ICAEW chart of the week: BBC

The BBC released its Annual Report and Accounts last week, but you might have been forgiven for thinking that its financial results had been omitted given the media focus on the sections devoted to staff pay. We thought we might buck that trend and take a look at the BBC’s income and expenditure for the #ICAEWchartoftheweek.

The chart illustrates how the BBC generated revenue of £4.9bn in the year ended 31 March 2019. This is less than the £8bn or £9bn generated by Sky in the UK & Ireland each year, but more than ITV’s £3bn or Channel 4’s £1bn. Some £3.2bn came from the 21.4m households that pay the full licence fee, with the government providing a further £0.6bn and assorted commercial revenue streams adding up to £1.1bn.

Expenditure of £5.0bn included £4.1bn on public service broadcasting, paying for 9 TV channels and 56 radio stations in the UK, radio services around the world in more than 40 languages, and extensive online services – most notably BBC iPlayer.

Net commercial income provides a small subsidy to licence fee payers, with attempts by the BBC to start a global subscription service for British TV content yet to bear much fruit. On the other hand, licence fee payers provided £278m of the £371m cost of the World Service, with the government contributing £93m to expand services.

At the bottom line, the BBC incurred a loss of £69m, compared with a profit of £180m in the previous year. This was driven by a cut of £187m in the government’s funding for free TV licences for over-75s, while lower DVD sales led to a decline in commercial revenue.
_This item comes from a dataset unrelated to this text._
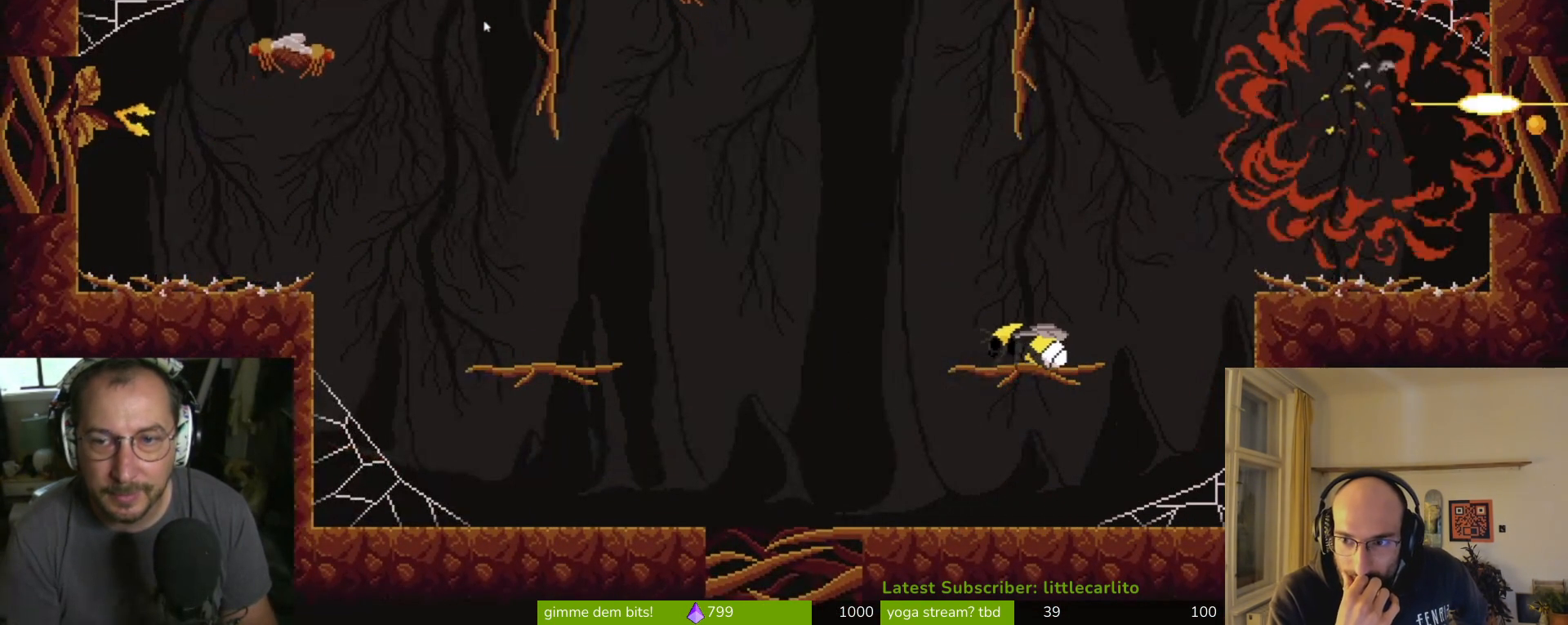
{"buttons": [], "left_stick": "center", "right_stick": "center", "events": [[200, "left_stick", "center"]]}
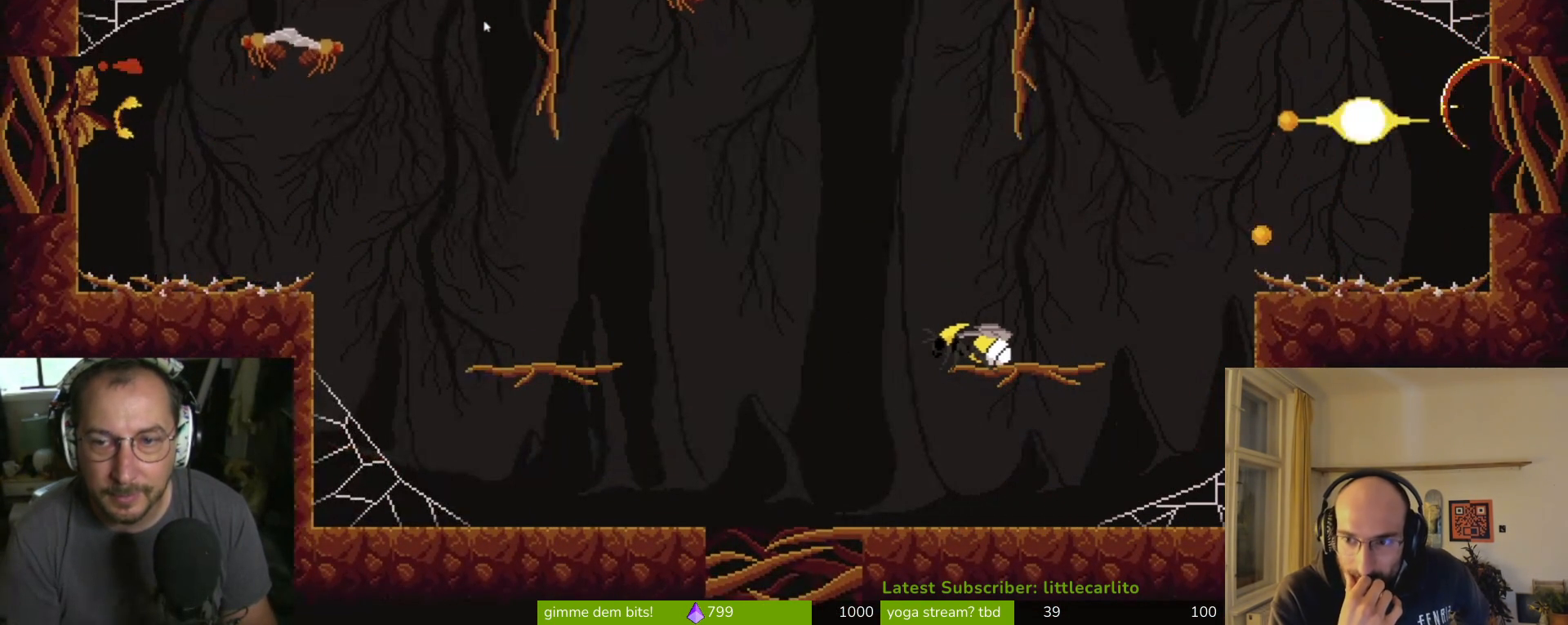
{"buttons": [], "left_stick": "center", "right_stick": "center", "events": []}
With the remaining £468m of annual funding for 4.6m over-75s TV licences to be phased out completely by June 2020, the BBC has announced that it will continue to provide free TV licences for around 1.5m poorer households to be funded through efficiency savings. Further losses are likely in 2019-20 and 2020-21 as the BBC loses government funding before over-75s not on pensions credit start to pay the licence fee in 2020.

The fee for a colour TV licence in 2018-19 was £150.50 or £12.54 per month, with the BBC estimating that £6.92, £2.17, £1.24 and £1.08 of this respectively went on TV, radio, the World Service and BBC Online, with the balance of £1.13 paying for other services, production, licence fee collection and other costs.

The BBC faces many challenges. There is financial pressure with the withdrawal of government funding and the struggle to generate more commercial income, competition for viewers from streaming services such as Netflix, and very high levels of political flak from all sides. More fundamentally, the BBC’s business model based on a compulsory subscription is under question – will that survive in the new media landscape that is emerging?